- Directed by: Tha. Muruganantham
- Written by: Tha. Muruganantham
- Produced by: Vishnu Vishal Rajini Natraj
- Starring: Vishnu Vishal Catherine Tresa Anandaraj Soori
- Narrated by: Silambarasan
- Cinematography: J. Laxman
- Edited by: R. Sridharan
- Music by: Sean Roldan
- Production company: Vishnu Vishal Studioz
- Distributed by: Fox Star Studios
- Release date: 8 September 2017;
- Running time: 116 minutes
- Country: India
- Language: Tamil

= Kathanayagan (2017 film) =

2017 Indian Tamil-language romantic comedy film by Tha. Muruganantham

Kathanayagan ( Lead Hero) is a 2017 Indian Tamil-language romantic comedy film written and directed by Tha. Muruganantham. Produced by Vishnu Vishal, the film also stars him alongside Catherine Tresa, Anandaraj, and Soori.
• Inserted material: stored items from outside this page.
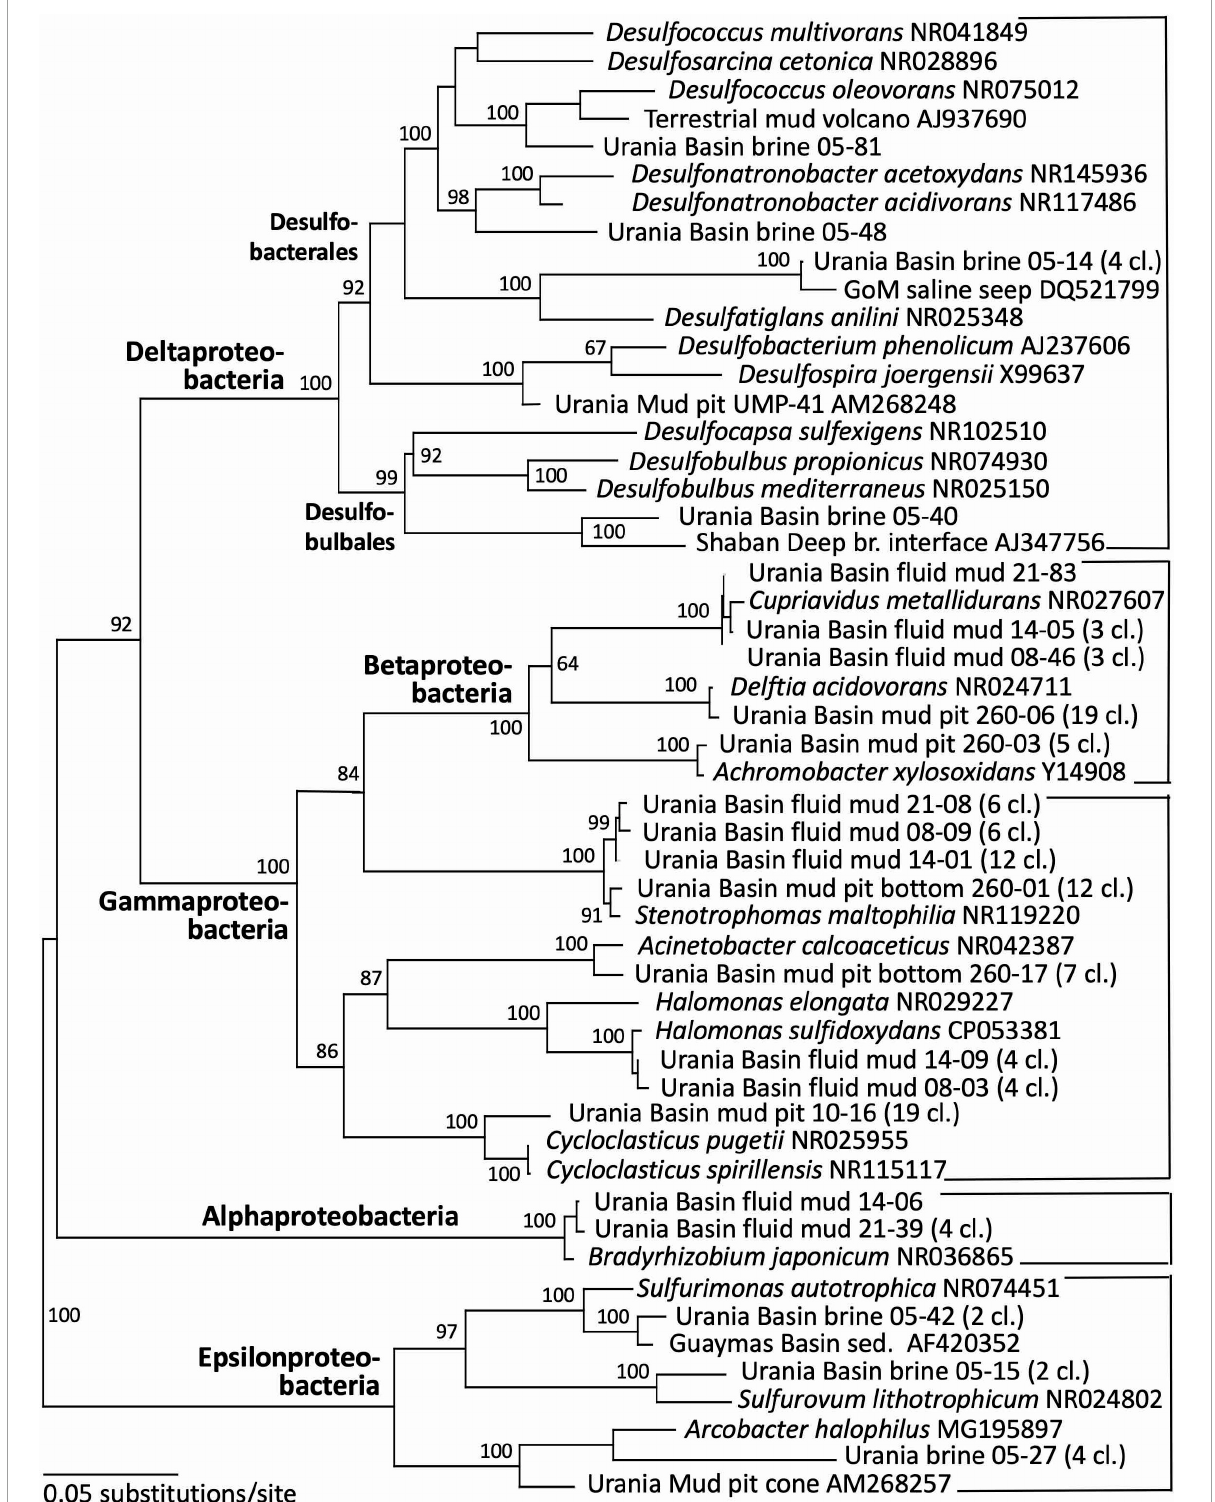
FIGURE4 Phylogeny of the Proteobacteria-affiliated 16S rRNA genes based on distance minimum evolution analysis and 1,000 neighbor-joining bootstrap iterations using PAUP (Swofford, 2000).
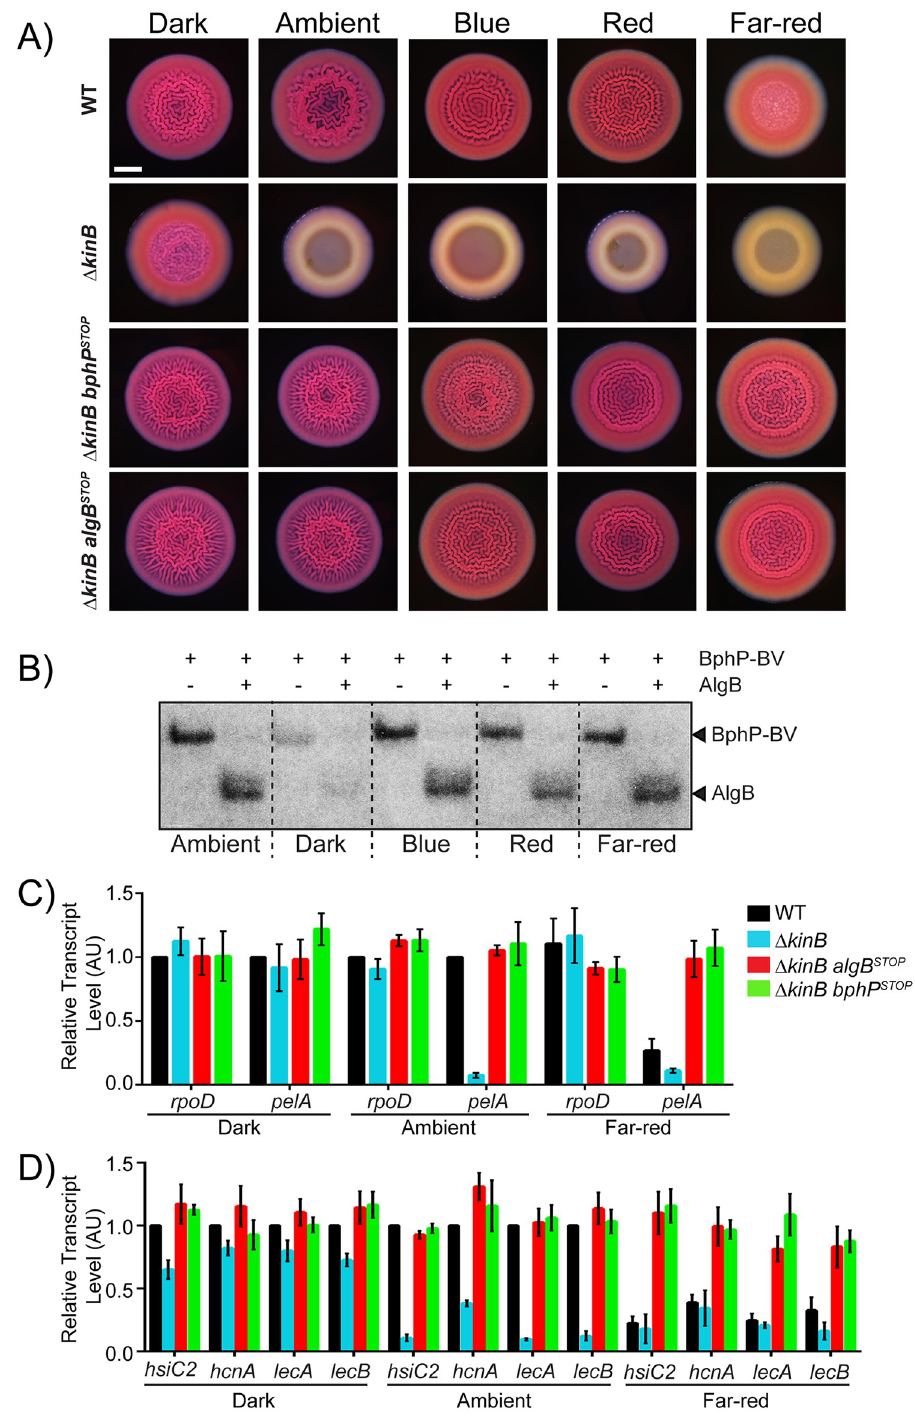
Fig 4. Photosensing, via the BphP–AlgB phosphorelay, represses group behaviors in P . aeruginosa . (A) Colony biofilm phenotypes are shown for WT PA14 and the designated mutants on Congo red agar medium after 72 h of growth under the indicated light conditions. Scale bar is 2 mm for all images. (B) Autophosphorylation of the BphP– BV complex was carried out for 30 min (left lane in each pair), followed by addition of AlgB (right lane in each pair) for an additional 30 min under the indicated light conditions. (C) Relative expression of rpoD and pelA as measured by qRT-PCR in WT PA14 and the designated mutant strains grown as colony biofilms as in (A) in darkness, ambient light, and far-red light. (D) Relative expression of hsiC2 , hcnA , lecA , and lecB measured by qRT-PCR in WT PA14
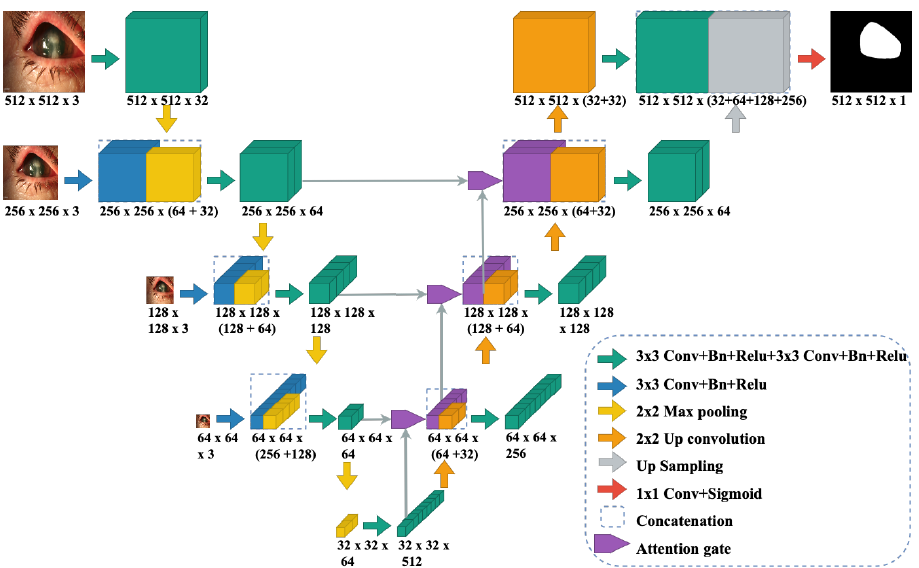
Figure 2. MS-CNN architecture used for corneal RoI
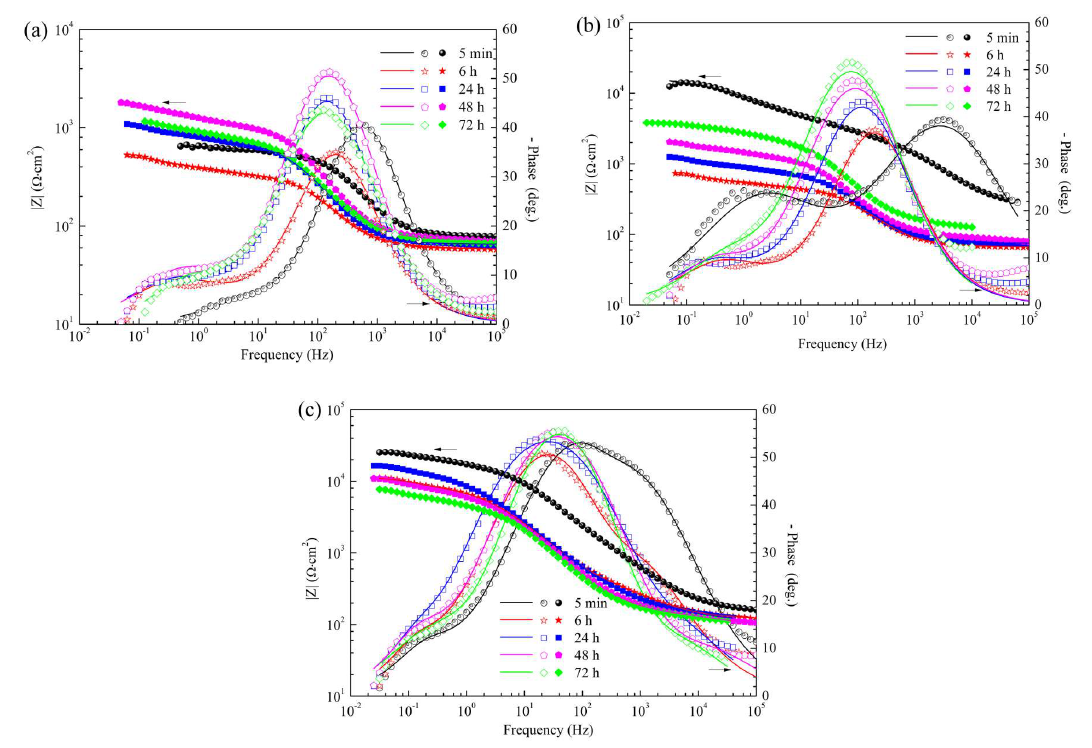
Figure 8. Bode plot of the pre-treated samples in SBF at 37 ± 0.5 ◦ C: ( a ) HT sample; ( b ) AT sample; ( c ) PEO sample. Symbols represent experimental data and solid lines are fitted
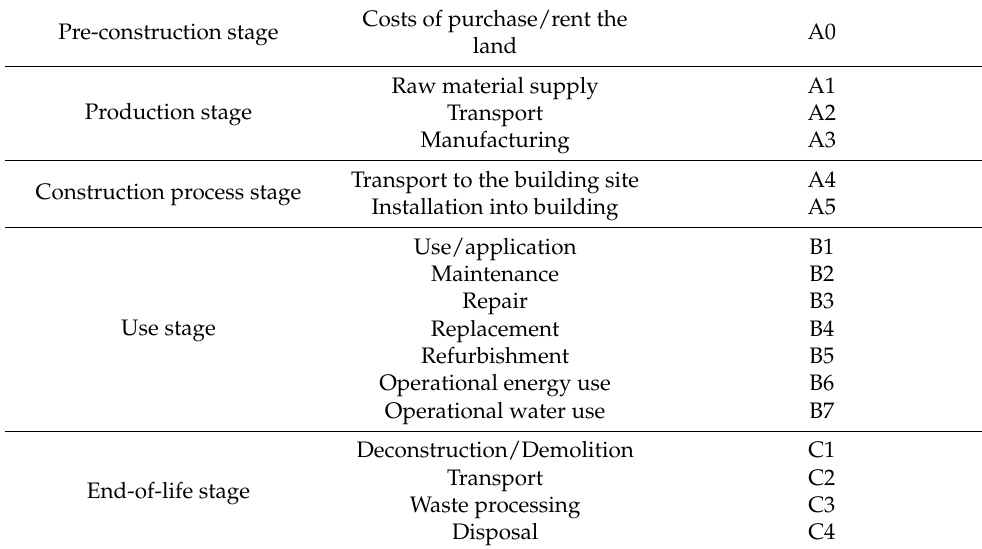
Table 1. LCC modules according to EN 16627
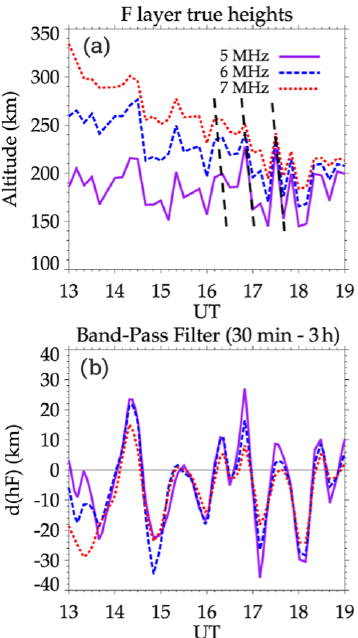
Figure 11. Temporal variations in the fixed-frequency (5, 6, and 7MHz) true heights, h F (a) , and deviation of h F (band-pass filtered (30min–3h)) (b) in CXP on 14 December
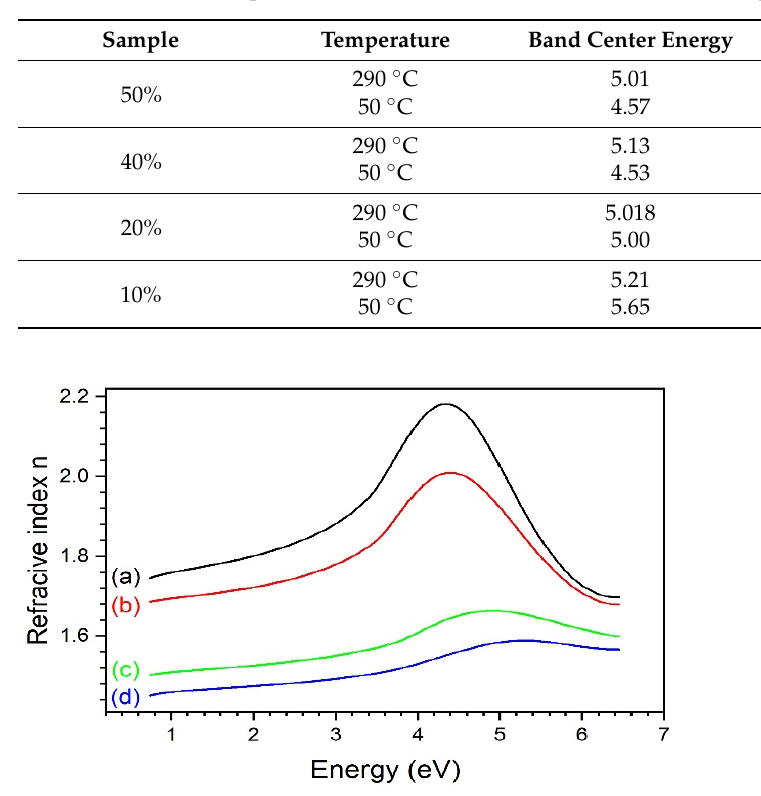
Figure 10. Refractive indices derived within the framework of Tauc–Lorentz model for samples 50%—(a), 40%—(b), 20%—(c), 10%—(d) at 50 °C.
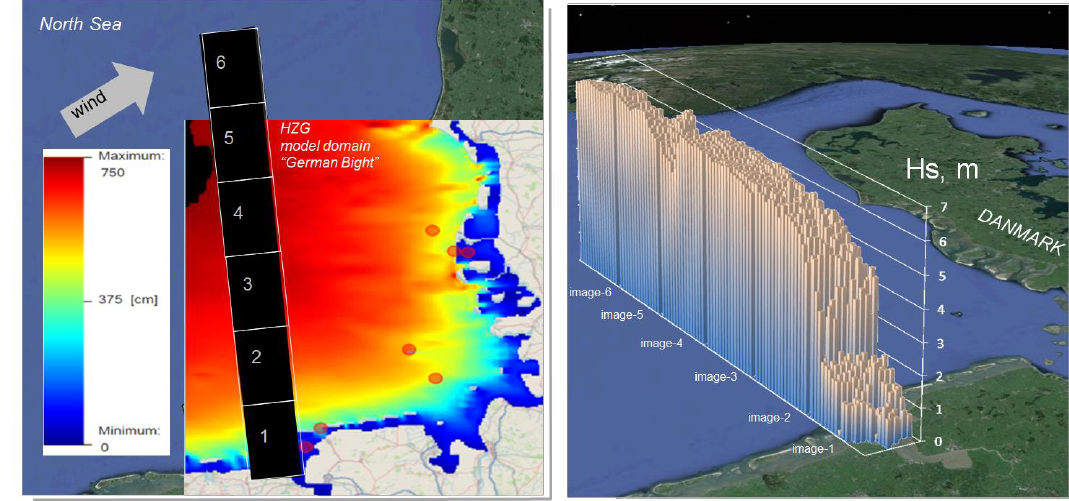
Figure 13. An example of an acquisition of a storm on 10.12.2014 at 17:19 UTC. Sequences of 6 TerraSAR-X StripMap images across North Sea with results of HZG wave model “German Bight” as background (source: COSYNA) (left) and 3-D significant wave height on © Google Earth extracted from TS-X images using XWAVE algorithm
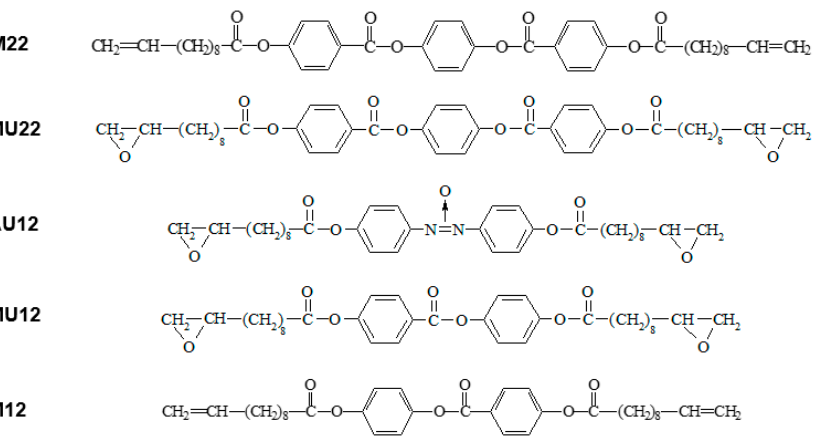
Figure 8. Molecular structure of the investigated compounds and symbols used instead of full chemical names.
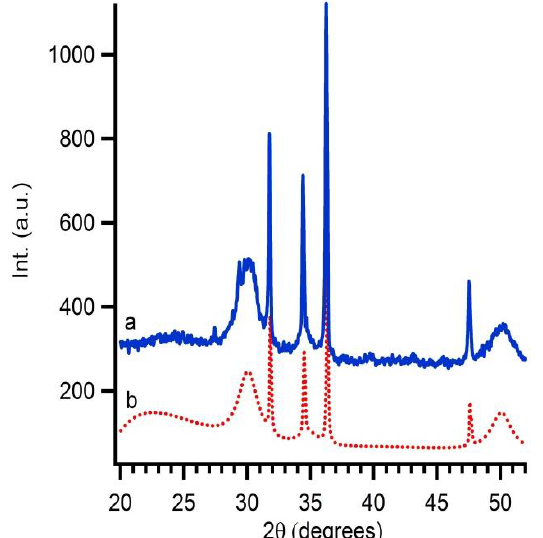
Figure 10. Rietveld refinement of the sample treated at 600 °C with ( a ) the experimental data, sample inclusive internal standard; and ( b ) the calculated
Featuring music composed by Sean Roldan, the venture began production in September 2016. The film was released on 8 September 2017 and received negative reviews from film critics and the audience.

== Plot ==

A revenue inspector falls in love with a girl but faces problems due to his cowardliness. He is compelled to find a way to prove himself to her father, who wants her to marry a brave man.

==Cast==

- Vishnu Vishal as Thambidurai
- Catherine Tresa as Kanmani
- Anandaraj as Dubai Sheikh Kaaja Bhai
- Soori as Annadurai
- Jeeva Ravi as Subhash Chandran, Thambidurai's father
- Saranya Ponvannan as Thambidurai's mother
- K. Natraj as Subramani, Kanmani's father
- Meera Krishnan as Padma, Kanmani's mother
- Aruldoss as Doss
- Motta Rajendran as Mike Maari (Orchestra singer)
- "Angadi Theru" Sindhu as Annadurai's wife
- Siddharth Vipin as Doctor
- Manobala as Swamy
- Swaminathan as Mani
- Sri Durga as Durga, Thambidurai's sister
- Supergood Subramani as Maths Teacher
- Boxer Arumugam as Singam
- Kovai Babu as Saravanan
- Jeyaraj as Saravanan's father
- Dakshayini as Saravanan's mother
- Maayi Sundar as Kaaja Bhai's assistant
- Dr. Arun Chinniah
- Vinitha as Hospital Receptionist
- Vijay Sethupathi as Dr. Phoenix Raj (in a special appearance)
- Tha. Muruganantham in a special appearance in song "Sunday Na Bottle Edu"
- Shobi Paulraj in a special appearance in song "Sunday Na Bottle Edu"
- M. Sherif special appearance in song "On Nenappu"
- Athulya Ravi as Kanmani's friend (uncredited)

==Production==
Vishnu announced the film in September 2016, revealing that he would produce and star in a comedy film directed by newcomer Muruganandham. The film began later that month, with Soori also joining the cast and Sean Roldan signed on as the music composer. Actress Catherine Tresa signed the film after her other film with Vishnu, Shankar Dayal's Veera Dheera Sooran, got shelved. In early November 2016, Vishnu announced that the film would be titled Katha Nayagan. Silambarasan has given an opening voice over in the film and whereas Vijay Sethupathi has done a guest appearance.

==Soundtrack==
The music was composed by Sean Roldan and released by Sony Music India.

Track list
| No. | Title | Lyrics | Singer(s) | Length |
|---|---|---|---|---|
| 1. | "Kathanayagan The Hero" | Sean Roldan | Sean Roldan | 2:41 |
| 2. | "On Nenappu" | GKB | Anirudh Ravichander | 3:13 |
| 3. | "Tappu Tippu" | Tha. Muruganantham | Mukesh Mohamed | 3:02 |
| 4. | "Sunday Na Bottle Edu" | Ravi G | Ravi G | 3:15 |
| 5. | "Rise of a Hero" (Instrumental) |  |  | 2:19 |
| Total length: |  |  |  | 14:30 |

==Release==
The satellite rights of the film were sold to STAR Vijay. Baradwaj Rangan of Film Companion wrote "Kathanayagan, directed by Tha. Muruganantham, is full of potential running gags that aren’t allowed to… run. Everything comes and goes. Nothing sticks."